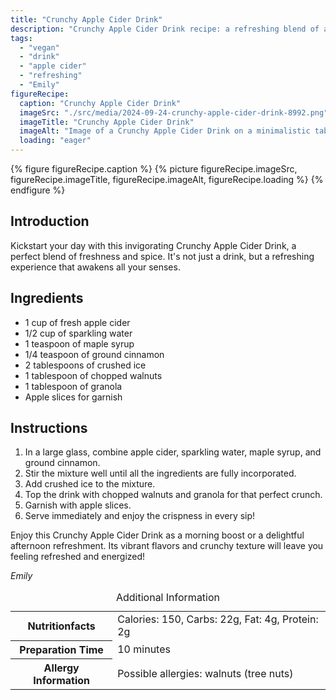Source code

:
 ```yaml
---
title: "Crunchy Apple Cider Drink"
description: "Crunchy Apple Cider Drink recipe: a refreshing blend of apple cider, sparkling water, cinnamon, and crunchy toppings like walnuts and granola."
tags:
  - "vegan"
  - "drink"
  - "apple cider"
  - "refreshing"
  - "Emily"
figureRecipe: 
  caption: "Crunchy Apple Cider Drink"
  imageSrc: "./src/media/2024-09-24-crunchy-apple-cider-drink-8992.png"
  imageTitle: "Crunchy Apple Cider Drink"
  imageAlt: "Image of a Crunchy Apple Cider Drink on a minimalistic table, featuring apple slices, walnuts, granola, and crushed ice in a clear glass."
  loading: "eager"
---
```


{% figure figureRecipe.caption %}
{% picture figureRecipe.imageSrc, figureRecipe.imageTitle, figureRecipe.imageAlt, figureRecipe.loading %}
{% endfigure %}

## Introduction

Kickstart your day with this invigorating Crunchy Apple Cider Drink, a perfect blend of freshness and spice. It's not just a drink, but a refreshing experience that awakens all your senses.

## Ingredients

- 1 cup of fresh apple cider
- 1/2 cup of sparkling water
- 1 teaspoon of maple syrup
- 1/4 teaspoon of ground cinnamon
- 2 tablespoons of crushed ice
- 1 tablespoon of chopped walnuts
- 1 tablespoon of granola
- Apple slices for garnish

## Instructions

1. In a large glass, combine apple cider, sparkling water, maple syrup, and ground cinnamon.
2. Stir the mixture well until all the ingredients are fully incorporated.
3. Add crushed ice to the mixture.
4. Top the drink with chopped walnuts and granola for that perfect crunch.
5. Garnish with apple slices.
6. Serve immediately and enjoy the crispness in every sip!

Enjoy this Crunchy Apple Cider Drink as a morning boost or a delightful afternoon refreshment. Its vibrant flavors and crunchy texture will leave you feeling refreshed and energized!

*Emily*

<table><caption class='sr-only'>Additional Information</caption><tr><th>Nutritionfacts</th><td>Calories: 150, Carbs: 22g, Fat: 4g, Protein: 2g&nbsp;</td></tr><tr><th>Preparation Time</th><td>10 minutes&nbsp;</td></tr><tr><th>Allergy Information</th><td>Possible allergies: walnuts (tree nuts)&nbsp;</td></tr></table>

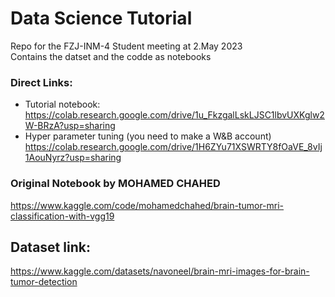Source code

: # Data Science Tutorial
Repo for the FZJ-INM-4 Student meeting at 2.May 2023 <br />
Contains the datset and the codde as notebooks <br />

### Direct Links:
- Tutorial notebook:
https://colab.research.google.com/drive/1u_FkzgalLskLJSC1lbvUXKglw2W-BRzA?usp=sharing
- Hyper parameter tuning (you need to make a W&B account)
https://colab.research.google.com/drive/1H6ZYu71XSWRTY8fOaVE_8vIj1AouNyrz?usp=sharing


### Original Notebook by MOHAMED CHAHED
https://www.kaggle.com/code/mohamedchahed/brain-tumor-mri-classification-with-vgg19

## Dataset link:
https://www.kaggle.com/datasets/navoneel/brain-mri-images-for-brain-tumor-detection


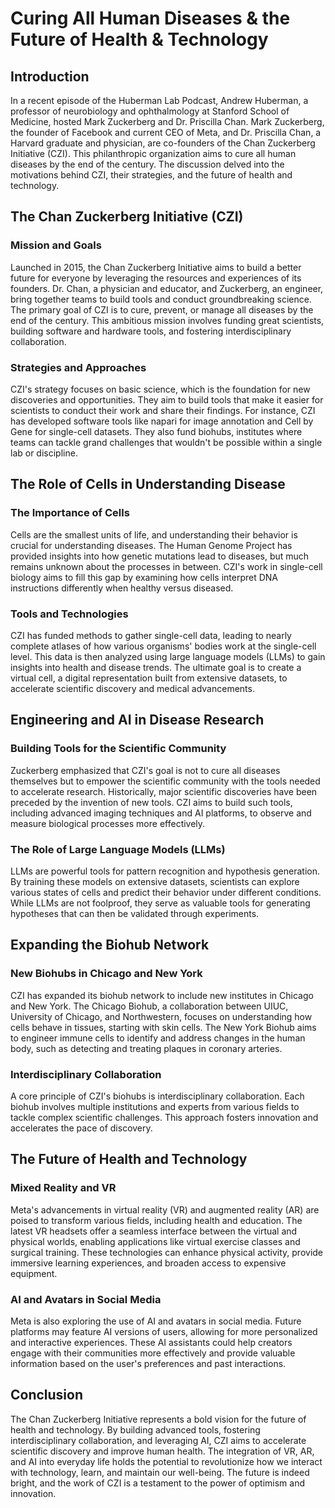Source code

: # Curing All Human Diseases & the Future of Health & Technology

## Introduction

In a recent episode of the Huberman Lab Podcast, Andrew Huberman, a professor of neurobiology and ophthalmology at Stanford School of Medicine, hosted Mark Zuckerberg and Dr. Priscilla Chan. Mark Zuckerberg, the founder of Facebook and current CEO of Meta, and Dr. Priscilla Chan, a Harvard graduate and physician, are co-founders of the Chan Zuckerberg Initiative (CZI). This philanthropic organization aims to cure all human diseases by the end of the century. The discussion delved into the motivations behind CZI, their strategies, and the future of health and technology.

## The Chan Zuckerberg Initiative (CZI)

### Mission and Goals

Launched in 2015, the Chan Zuckerberg Initiative aims to build a better future for everyone by leveraging the resources and experiences of its founders. Dr. Chan, a physician and educator, and Zuckerberg, an engineer, bring together teams to build tools and conduct groundbreaking science. The primary goal of CZI is to cure, prevent, or manage all diseases by the end of the century. This ambitious mission involves funding great scientists, building software and hardware tools, and fostering interdisciplinary collaboration.

### Strategies and Approaches

CZI's strategy focuses on basic science, which is the foundation for new discoveries and opportunities. They aim to build tools that make it easier for scientists to conduct their work and share their findings. For instance, CZI has developed software tools like napari for image annotation and Cell by Gene for single-cell datasets. They also fund biohubs, institutes where teams can tackle grand challenges that wouldn't be possible within a single lab or discipline.

## The Role of Cells in Understanding Disease

### The Importance of Cells

Cells are the smallest units of life, and understanding their behavior is crucial for understanding diseases. The Human Genome Project has provided insights into how genetic mutations lead to diseases, but much remains unknown about the processes in between. CZI's work in single-cell biology aims to fill this gap by examining how cells interpret DNA instructions differently when healthy versus diseased.

### Tools and Technologies

CZI has funded methods to gather single-cell data, leading to nearly complete atlases of how various organisms' bodies work at the single-cell level. This data is then analyzed using large language models (LLMs) to gain insights into health and disease trends. The ultimate goal is to create a virtual cell, a digital representation built from extensive datasets, to accelerate scientific discovery and medical advancements.

## Engineering and AI in Disease Research

### Building Tools for the Scientific Community

Zuckerberg emphasized that CZI's goal is not to cure all diseases themselves but to empower the scientific community with the tools needed to accelerate research. Historically, major scientific discoveries have been preceded by the invention of new tools. CZI aims to build such tools, including advanced imaging techniques and AI platforms, to observe and measure biological processes more effectively.

### The Role of Large Language Models (LLMs)

LLMs are powerful tools for pattern recognition and hypothesis generation. By training these models on extensive datasets, scientists can explore various states of cells and predict their behavior under different conditions. While LLMs are not foolproof, they serve as valuable tools for generating hypotheses that can then be validated through experiments.

## Expanding the Biohub Network

### New Biohubs in Chicago and New York

CZI has expanded its biohub network to include new institutes in Chicago and New York. The Chicago Biohub, a collaboration between UIUC, University of Chicago, and Northwestern, focuses on understanding how cells behave in tissues, starting with skin cells. The New York Biohub aims to engineer immune cells to identify and address changes in the human body, such as detecting and treating plaques in coronary arteries.

### Interdisciplinary Collaboration

A core principle of CZI's biohubs is interdisciplinary collaboration. Each biohub involves multiple institutions and experts from various fields to tackle complex scientific challenges. This approach fosters innovation and accelerates the pace of discovery.

## The Future of Health and Technology

### Mixed Reality and VR

Meta's advancements in virtual reality (VR) and augmented reality (AR) are poised to transform various fields, including health and education. The latest VR headsets offer a seamless interface between the virtual and physical worlds, enabling applications like virtual exercise classes and surgical training. These technologies can enhance physical activity, provide immersive learning experiences, and broaden access to expensive equipment.

### AI and Avatars in Social Media

Meta is also exploring the use of AI and avatars in social media. Future platforms may feature AI versions of users, allowing for more personalized and interactive experiences. These AI assistants could help creators engage with their communities more effectively and provide valuable information based on the user's preferences and past interactions.

## Conclusion

The Chan Zuckerberg Initiative represents a bold vision for the future of health and technology. By building advanced tools, fostering interdisciplinary collaboration, and leveraging AI, CZI aims to accelerate scientific discovery and improve human health. The integration of VR, AR, and AI into everyday life holds the potential to revolutionize how we interact with technology, learn, and maintain our well-being. The future is indeed bright, and the work of CZI is a testament to the power of optimism and innovation.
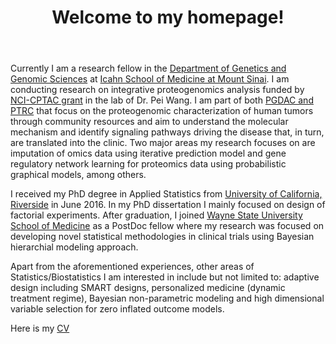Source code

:﻿---
permalink: /
title: "Welcome to my homepage!"
excerpt: "About me"
author_profile: true
redirect_from: 
  - /about/
  - /about.html
---

Currently I am a research fellow in the [Department of Genetics and Genomic Sciences](https://icahn.mssm.edu/research/genomics) at [Icahn School of Medicine at Mount Sinai](https://icahn.mssm.edu/). I am conducting research on integrative proteogenomics analysis funded by [NCI-CPTAC grant](https://proteomics.cancer.gov/programs/cptac) in the lab of Dr. Pei Wang. I am part of both [PGDAC and PTRC](https://proteomics.cancer.gov/programs/cptac/consortium/cptac-teams) that focus on the proteogenomic characterization of human tumors through community resources and aim to understand the molecular mechanism and identify signaling pathways driving the disease that, in turn, are translated into the clinic. Two major areas my research focuses on are imputation of omics data using iterative prediction model and gene regulatory network learning for proteomics data using probabilistic graphical models, among others.


I received my PhD degree in Applied Statistics from [University of California, Riverside](https://statistics.ucr.edu/) in June 2016. In my PhD dissertation I mainly focused on design of factorial experiments. After graduation, I joined [Wayne State University School of Medicine](https://www.med.wayne.edu/) as a PostDoc fellow where my research was focused on developing novel statistical methodologies in clinical trials using Bayesian hierarchial modeling approach. 


Apart from the aforementioned experiences, other areas of Statistics/Biostatistics I am interested in include but not limited to: adaptive design including SMART designs, personalized medicine (dynamic treatment regime), Bayesian non-parametric modeling and high dimensional variable selection for zero inflated outcome models.


Here is my [CV](http://shrabanti87.github.io/files/Shrabanti_CV.pdf)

━━━━━━━━━━━━━━━━━━━━━━━━━━━━━━

◆ Required action ◆
Starting with the first line of the data, transcribe every line exactly through the one containing "## Instructions". No pictures go in.

◆ Answer to the problem ◆
Source code

:
 ```yaml
---
title: "Crunchy Apple Cider Drink"
description: "Crunchy Apple Cider Drink recipe: a refreshing blend of apple cider, sparkling water, cinnamon, and crunchy toppings like walnuts and granola."
tags:
  - "vegan"
  - "drink"
  - "apple cider"
  - "refreshing"
  - "Emily"
figureRecipe: 
  caption: "Crunchy Apple Cider Drink"
  imageSrc: "./src/media/2024-09-24-crunchy-apple-cider-drink-8992.png"
  imageTitle: "Crunchy Apple Cider Drink"
  imageAlt: "Image of a Crunchy Apple Cider Drink on a minimalistic table, featuring apple slices, walnuts, granola, and crushed ice in a clear glass."
  loading: "eager"
---
```


{% figure figureRecipe.caption %}
{% picture figureRecipe.imageSrc, figureRecipe.imageTitle, figureRecipe.imageAlt, figureRecipe.loading %}
{% endfigure %}

## Introduction

Kickstart your day with this invigorating Crunchy Apple Cider Drink, a perfect blend of freshness and spice. It's not just a drink, but a refreshing experience that awakens all your senses.

## Ingredients

- 1 cup of fresh apple cider
- 1/2 cup of sparkling water
- 1 teaspoon of maple syrup
- 1/4 teaspoon of ground cinnamon
- 2 tablespoons of crushed ice
- 1 tablespoon of chopped walnuts
- 1 tablespoon of granola
- Apple slices for garnish

## Instructions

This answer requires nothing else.